I seem to have more RCS ever time I look at the tank. I know they have a low bioload but is there a point when there will be too many for the tank? How do you know, it's not like I'm going to be able to count them! They are in a 15 gallon tank with a sponge filter and a couple of small fish. I feed sparingly.


----------



## katiesoup50

im not sure on how many is too many becasue i dont have any but i came really close to buying some....but i had some questions that werent answered...
do they help keep the tank clean?
Where do you buy them?
how willl my fish react?
How many should i buy at first? 
thx!


----------



## Alasse

When i cant see plants for red or when i feed it turns the sand area into a red mass of shrimp i remove some *L*

They definately help keep a tank clean
I bought mine privately
Fish love em (tasty)
I bought 50 1st go


----------



## hanky

katiesoup50 said:


> im not sure on how many is too many becasue i dont have any but i came really close to buying some....but i had some questions that werent answered...
> do they help keep the tank clean?
> Where do you buy them?
> how willl my fish react?
> How many should i buy at first?
> thx!


what size tank do you have and what else is in there?


----------



## katiesoup50

hi me again from the second comment...my tank is only 14 gallons and as of now i only have 3 platys ...two mickey mouse and 1 sunburst thx!


----------



## snail

Alasse said:


> When i cant see plants for red or when i feed it turns the sand area into a red mass of shrimp i remove some *L*


The tank is heavily planted so when I look in it seems like a reasonable amount but when I feed they all come out then they form a thick carpet of red.


----------



## Bob-O

They do a great job cleaning up algae and leftover fish food.
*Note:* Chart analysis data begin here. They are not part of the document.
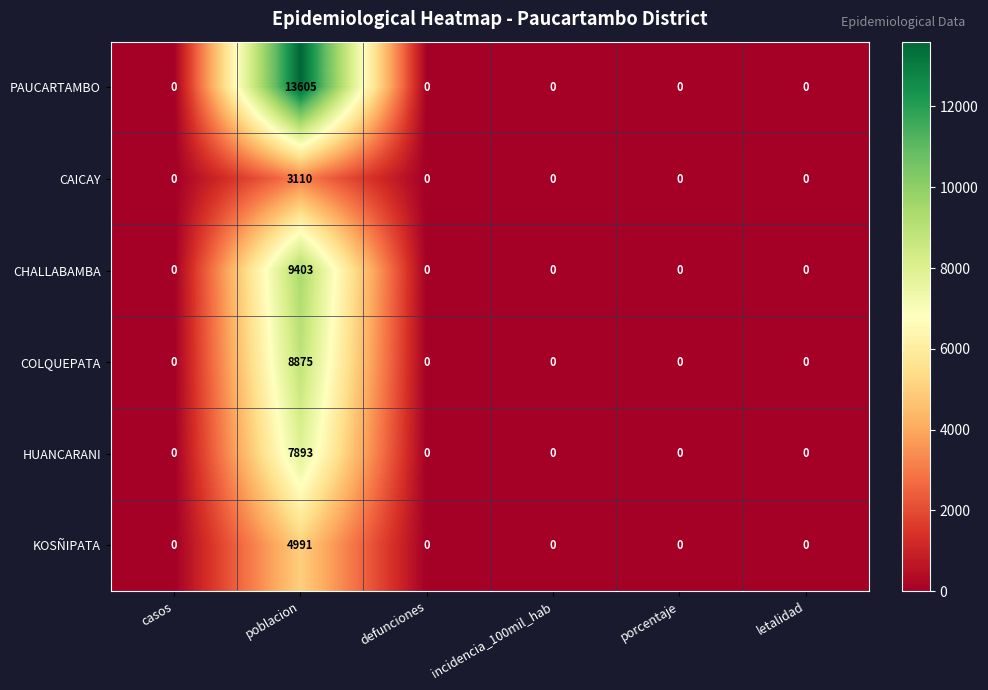

What is the difference between the PAUCARTAMBO values at casos and poblacion?

13605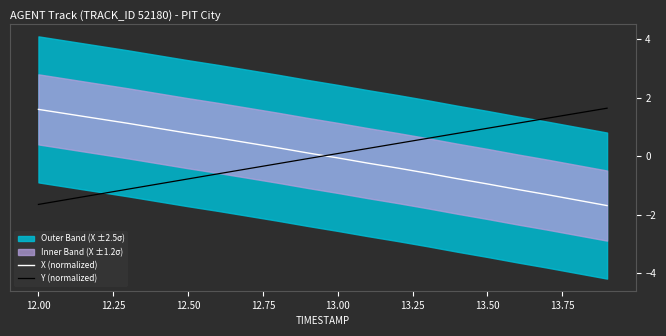

True or false: Y (normalized) has more than 1 interior local peaks.

False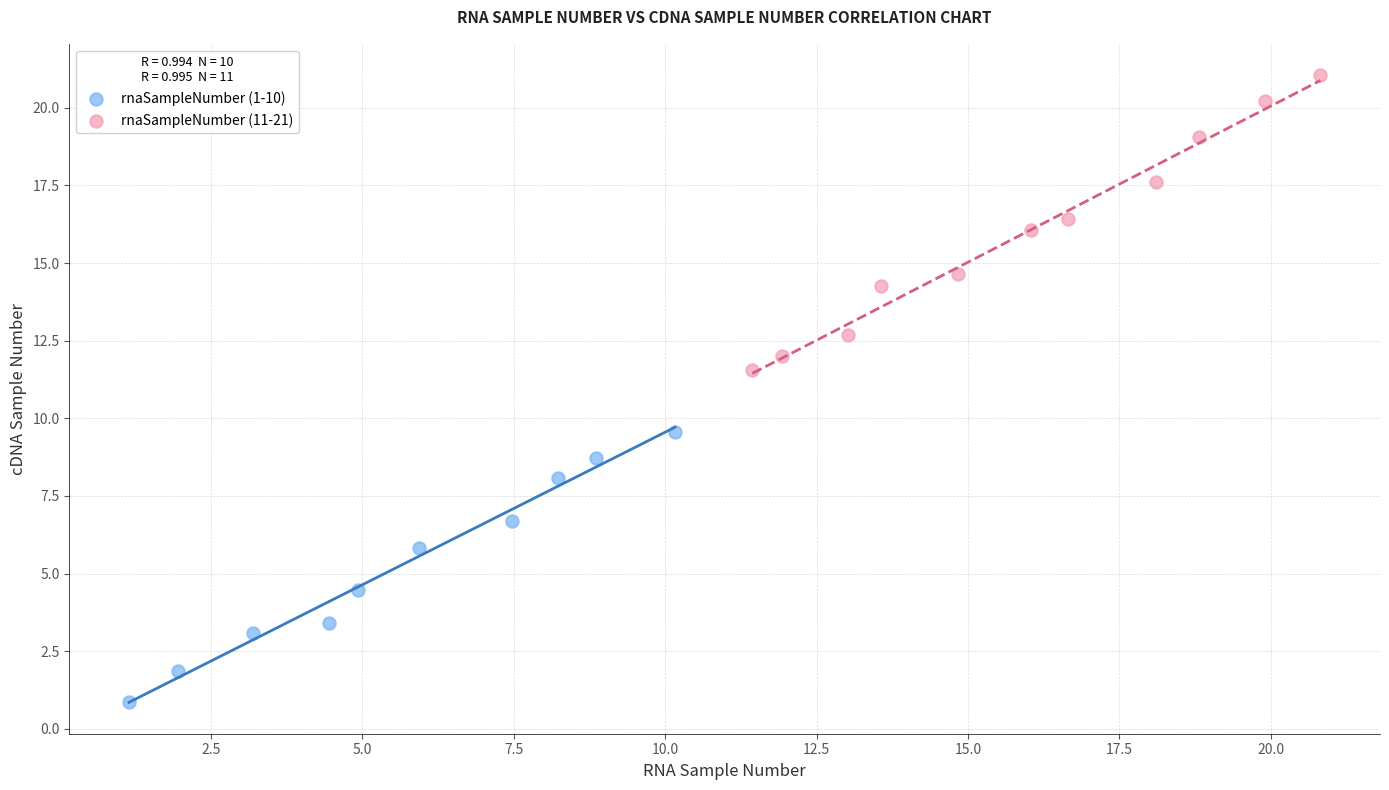

What are all the series names shown in the legend?

rnaSampleNumber (1-10), rnaSampleNumber (11-21)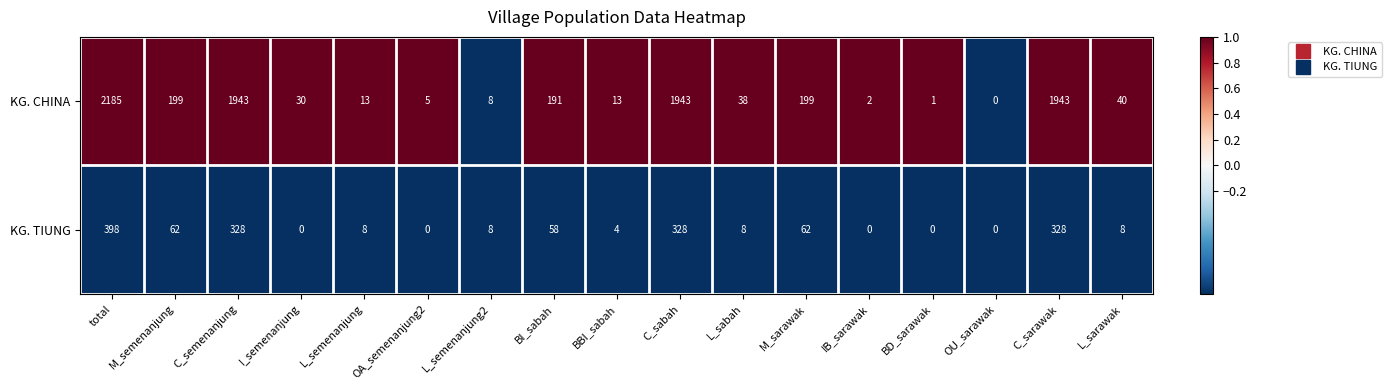

Which category has the lowest value in the KG. CHINA series?

OU_sarawak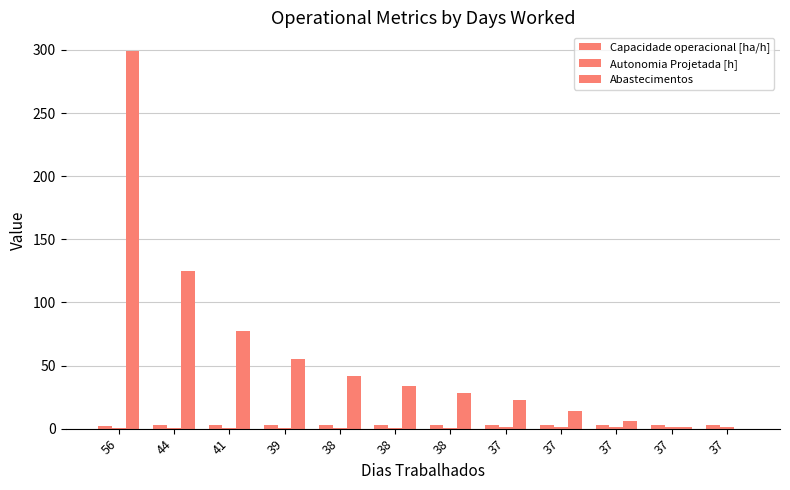

Reading left to right, list all the values displayed in this chart.

Capacidade operacional [ha/h]: 2.1	2.7	2.9	3.0	3.1	3.1	3.1	3.2	3.2	3.2	3.2	3.2
Autonomia Projetada [h]: 0.1	0.2	0.4	0.5	0.6	0.7	0.8	0.9	1.0	1.1	1.2	1.4
Abastecimentos: 299.0	125.0	77.0	55.0	42.0	34.0	28.0	23.0	14.0	6.0	1.0	0.0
I got "thirty" from the theshrimpfarm.com. I put the quotes on thirty because there were more than thirty. No complaints here. =) All of them arrived alive and I haven't had a single shrimp die yet. They ship them very small since they aren't locked into specific water conditions, so I would (and did) add them to a tank with no fish at the beginning. Let them grow enough that they won't easily fit in a fishes mouth. After about a month they were big enough that I was comfortable with moving my cardinal tetras into the tank and all is well so far. I'm gradually going to move other tetras, hatchetfish, and corys into the tank. I like these shrimp a lot more than the ghost shrimp I have in my other tank. They look better, they seem to do a better job of cleaning and they readily breed without having to deal with brackish water and all that. I think every planted tank should have these.


----------



## Mr_Pat

getting ready to thin my shrimp tank and toss some to the 90 do they can start doing some work there. they are fun to watch.


----------



## whitetiger61

Mr_Pat said:


> getting ready to thin my shrimp tank and toss some to the 90 do they can start doing some work there. they are fun to watch.


LOL Pat if one or to of those just happens to make it into the moss you have for me..it wouldnt hurt my feelings any  just kiddin tell Red i said hi

Rick


----------



## seaecho

RCS are the greatest! I agree that every tank should have some. I ordered 10, and I've seen 6 at a time, and its been a month, so I'm pretty sure they are all still alive. They do love the moss. I have a bit of guppy grass, Subwassertang and Hornwort, and they hang out in it and in a very bushy fake plant. They should have places to hide. I have a sinking log that is about 8" long that they hide in, and a small terra cotta flower pot that I stuffed a bit of moss into so they have ample places to hide. I find that they come out more and more often when they feel safe. I never knew shrimp could possibly be so entertaining! I have one ghost shrimp and he's pretty entertaining too.


----------